# How soon after buying can you sell a stock?



## puka05 (3 July 2007)

Hi All.  I'm quite new to this stock market scene.  I've already invested in some shares but I'm beginning to think that there may perhaps be a little more money in trading.  I've been looking at a share that has risen and fallen in a range of low twenties to high twenties cents and that there is money to be made from those fluctuations.  
My question is:
When you purchase a share, how long before you can sell it?  Does it have to be in your chess holdings statement (holdings in westpac) before you can sell?  Sorry if this question had already been asked, I tried search but unrelated thread results popped up.

Cheers

Puka


----------



## UPKA (3 July 2007)

puka05 said:


> Hi All.  I'm quite new to this stock market scene.  I've already invested in some shares but I'm beginning to think that there may perhaps be a little more money in trading.  I've been looking at a share that has risen and fallen in a range of low twenties to high twenties cents and that there is money to be made from those fluctuations.
> My question is:
> When you purchase a share, how long before you can sell it?  Does it have to be in your chess holdings statement (holdings in westpac) before you can sell?  Sorry if this question had already been asked, I tried search but unrelated thread results popped up.
> 
> ...




Normally u can sell it straight way, and contract notes on Etrade n Commsec r usually sent via email. bt the proceeds from selling takes 3 days to settle.


----------



## puka05 (3 July 2007)

Thanks for the quick reply UPKA.  The contract notes are sent straight away after buying.  So from what you're saying.. from the contract notes.. it states that the stock is owned by myself.. just not in my chess account yet.  So that means I'm able to sell the stock without it being in my chess account. Correct?


----------



## UPKA (3 July 2007)

puka05 said:


> Thanks for the quick reply UPKA.  The contract notes are sent straight away after buying.  So from what you're saying.. from the contract notes.. it states that the stock is owned by myself.. just not in my chess account yet.  So that means I'm able to sell the stock without it being in my chess account. Correct?

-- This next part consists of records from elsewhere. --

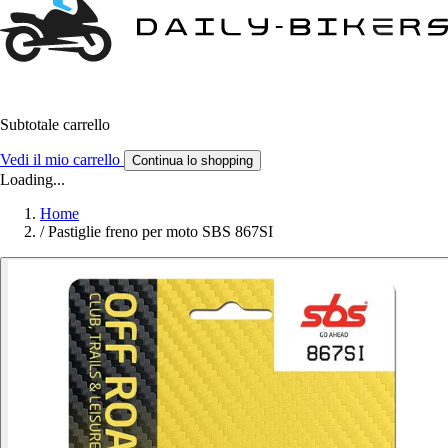
Subtotale carrello
Vedi il mio carrello
Continua lo shopping
Loading...
Home
/
Pastiglie freno per moto SBS 867SI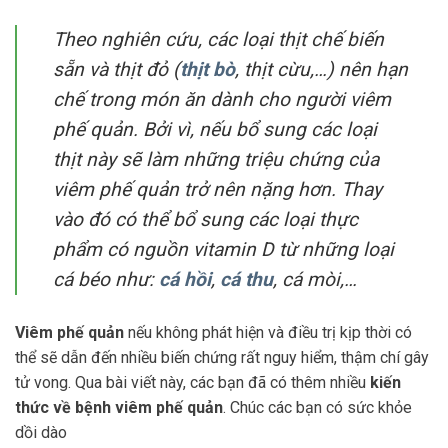
Theo nghiên cứu, các loại thịt chế biến
sẵn và thịt đỏ (
thịt bò
, thịt cừu,…) nên hạn
chế trong món ăn dành cho người viêm
phế quản. Bởi vì, nếu bổ sung các loại
thịt này sẽ làm những triệu chứng của
viêm phế quản trở nên nặng hơn. Thay
vào đó có thể bổ sung các loại thực
phẩm có nguồn vitamin D từ những loại
cá béo như:
cá hồi
,
cá thu
, cá mòi,…
Viêm phế quản
nếu không phát hiện và điều trị kịp thời có
thể sẽ dẫn đến nhiều biến chứng rất nguy hiểm, thậm chí gây
tử vong. Qua bài viết này, các bạn đã có thêm nhiều
kiến
thức về bệnh viêm phế quản
. Chúc các bạn có sức khỏe
dồi dào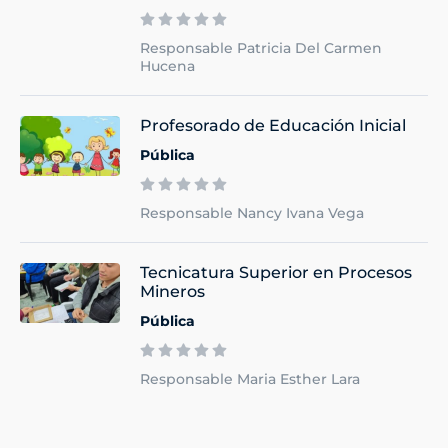
Responsable Patricia Del Carmen
Hucena
Profesorado de Educación Inicial
Pública
Responsable Nancy Ivana Vega
Tecnicatura Superior en Procesos
Mineros
Pública
Responsable Maria Esther Lara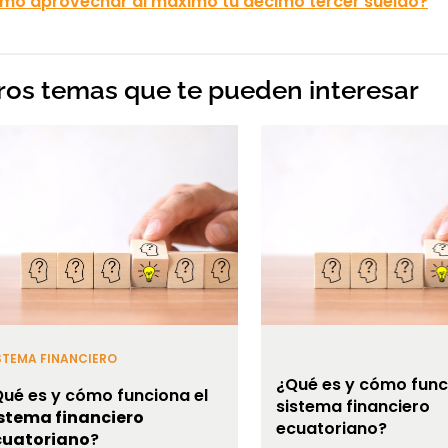
mo aprovechar al máximo tu décimo tercer sueldo?
ros temas que te pueden interesar
STEMA FINANCIERO
¿Qué es y cómo func
ué es y cómo funciona el
sistema financiero
istema financiero
ecuatoriano?
cuatoriano
?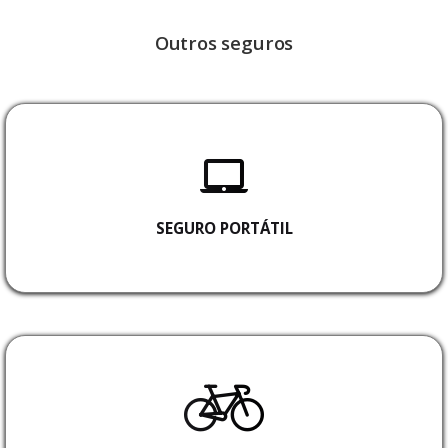
Outros seguros
SEGURO PORTÁTIL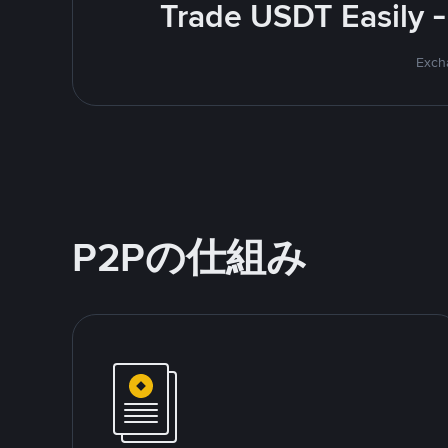
Trade USDT Easily -
Excha
P2Pの仕組み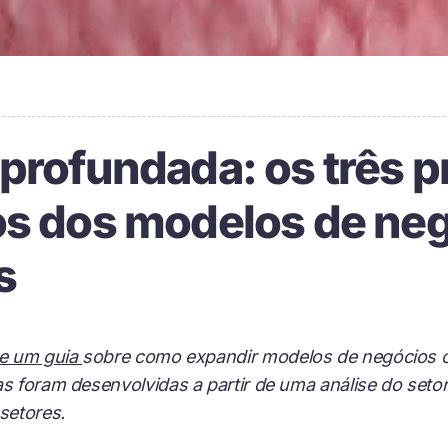
profundada: os três p
os dos modelos de ne
s
de um guia
sobre como expandir modelos de negócios c
as foram desenvolvidas a partir de uma análise do set
setores.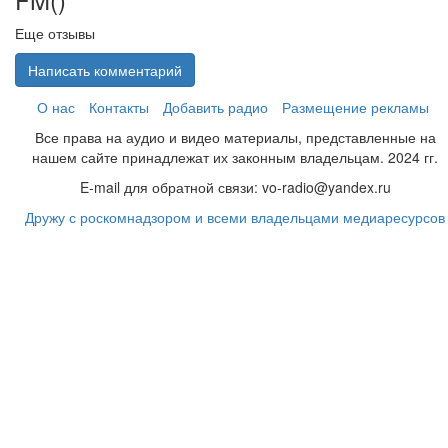
Еще отзывы
Написать комментарий
О нас
Контакты
Добавить радио
Размещение рекламы
Все права на аудио и видео материалы, представленные на
нашем сайте принадлежат их законным владельцам. 2024 гг.
E-mail для обратной связи: vo-radio@yandex.ru
Дружу с роскомнадзором и всеми владельцами медиаресурсов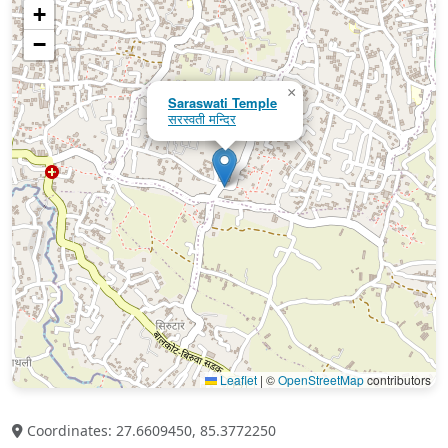
+
−
×
Saraswati Temple
सरस्वती मन्दिर
Leaflet
|
©
OpenStreetMap
contributors
Coordinates: 27.6609450, 85.3772250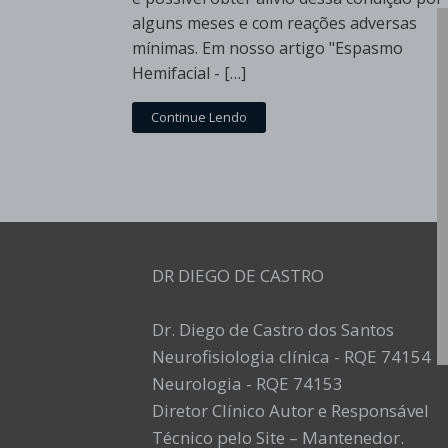
alguns meses e com reações adversas
mínimas. Em nosso artigo "Espasmo
Hemifacial - […]
Continue Lendo
DR DIEGO DE CASTRO
Dr. Diego de Castro dos Santos
Neurofisiologia clínica - RQE 74154
Neurologia - RQE 74153
Diretor Clínico Autor e Responsável
Técnico pelo Site – Mantenedor.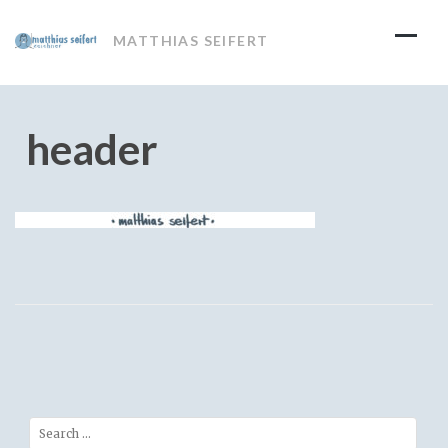
Skip
to
MATTHIAS SEIFERT
content
header
Search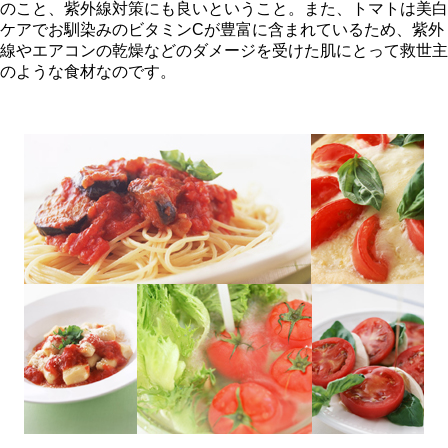
のこと、紫外線対策にも良いということ。また、トマトは美白
ケアでお馴染みのビタミンCが豊富に含まれているため、紫外
線やエアコンの乾燥などのダメージを受けた肌にとって救世主
のような食材なのです。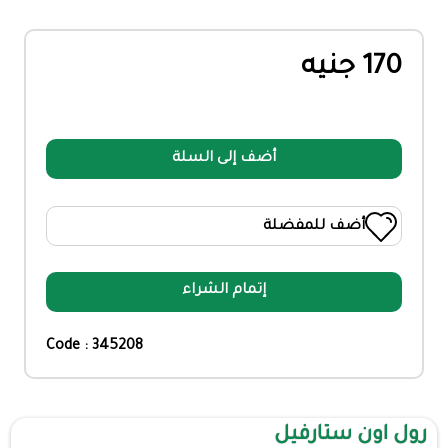
170 جنيه
أضف إلى السلة
أضف للمفضلة
إتمام الشراء
Code : 345208
رول اون ستارفيل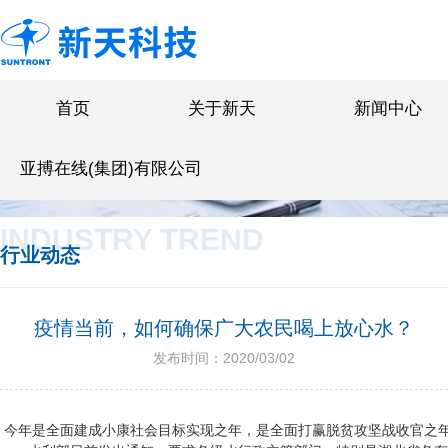
首页
关于新天
新闻中心
亚搏在线(集团)有限公司
INDUSTRY TREND
行业动态
疫情当前，如何确保广大农民喝上放心水？
发布时间：2020/03/02
今年是全面建成小康社会目标实现之年，是全面打赢脱贫攻坚战收官之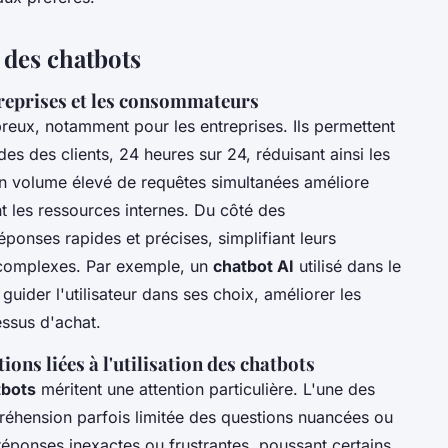
 des chatbots
treprises et les consommateurs
eux, notamment pour les entreprises. Ils permettent
 des clients, 24 heures sur 24, réduisant ainsi les
 un volume élevé de requêtes simultanées améliore
nt les ressources internes. Du côté des
ponses rapides et précises, simplifiant leurs
 complexes. Par exemple, un
chatbot AI
utilisé dans le
ider l'utilisateur dans ses choix, améliorer les
ssus d'achat.
ons liées à l'utilisation des chatbots
tbots
méritent une attention particulière. L'une des
préhension parfois limitée des questions nuancées ou
réponses inexactes ou frustrantes, poussant certains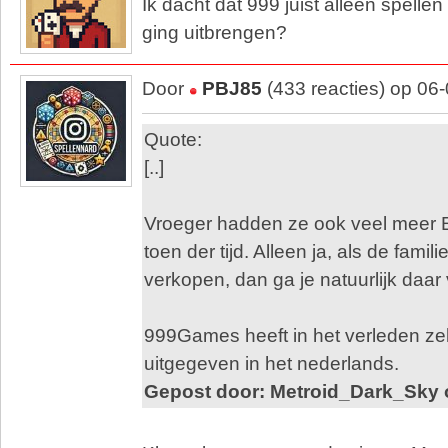
Ik dacht dat 999 juist alleen spelle
ging uitbrengen?
Door
PBJ85
(433 reacties) op 06
Quote:
[..]
Vroeger hadden ze ook veel meer E
toen der tijd. Alleen ja, als de fami
verkopen, dan ga je natuurlijk daar 
999Games heeft in het verleden zel
uitgegeven in het nederlands.
Gepost door: Metroid_Dark_Sky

I think as soon as u get ur contract note, the chess statement is updated straight way electronically (may be someone can correct me on this), except ur chess statement will only be sent out in mail, which will take longer, bt that doesnt prevent u from selling.


----------



## gfresh (3 July 2007)

Depending on whether Westpac has a real-time trading system, you should be able to buy one minute, and sell the next. You can with the likes of Etrade, Commsec, etc. 

However, if your new purchase holdings don't show up straight away, I have a feeling you won't be able to sell them until they show up in the Westpac system. 

Somebody more familiar with Westpac may be able to answer a bit better.


----------



## son of baglimit (3 July 2007)

a lot of traders buy then sell almost instantly, hence their name.

the tricky question is............how soon after you sell can you buy back and not create CGT issues outside the normal ?


----------



## jammin (3 July 2007)

Hi Puka,
I'm with Westpac and can confirm you can sell as soon as the "order status" shows the purchase is complete. ie status = filled.


----------



## Pat (3 July 2007)

son of baglimit said:


> the tricky question is............how soon after you sell can you buy back and not create CGT issues outside the normal ?



As soon as you sell an asset it creats a CGT event... if you will. Even if you buy back your still pay CGT on the gains, and if its a loss you keep your losses to offset gains.


----------



## puka05 (3 July 2007)

Hey All.  Thanks for all the great replies much appreciated .  Thx Jammin for the insight of westpac.  Now I know, I'm able to trade trade trade .  

Cheers

Puka


----------